> [What to do]: A complete, exact copy of the data is the required answer.

(Saved data entries)
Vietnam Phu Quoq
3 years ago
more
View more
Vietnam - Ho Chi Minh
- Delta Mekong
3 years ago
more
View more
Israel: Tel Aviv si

> [Response area]:
Vietnam Phu Quoq
3 years ago
more
View more
Vietnam - Ho Chi Minh
- Delta Mekong
3 years ago
more
View more
Israel: Tel Aviv si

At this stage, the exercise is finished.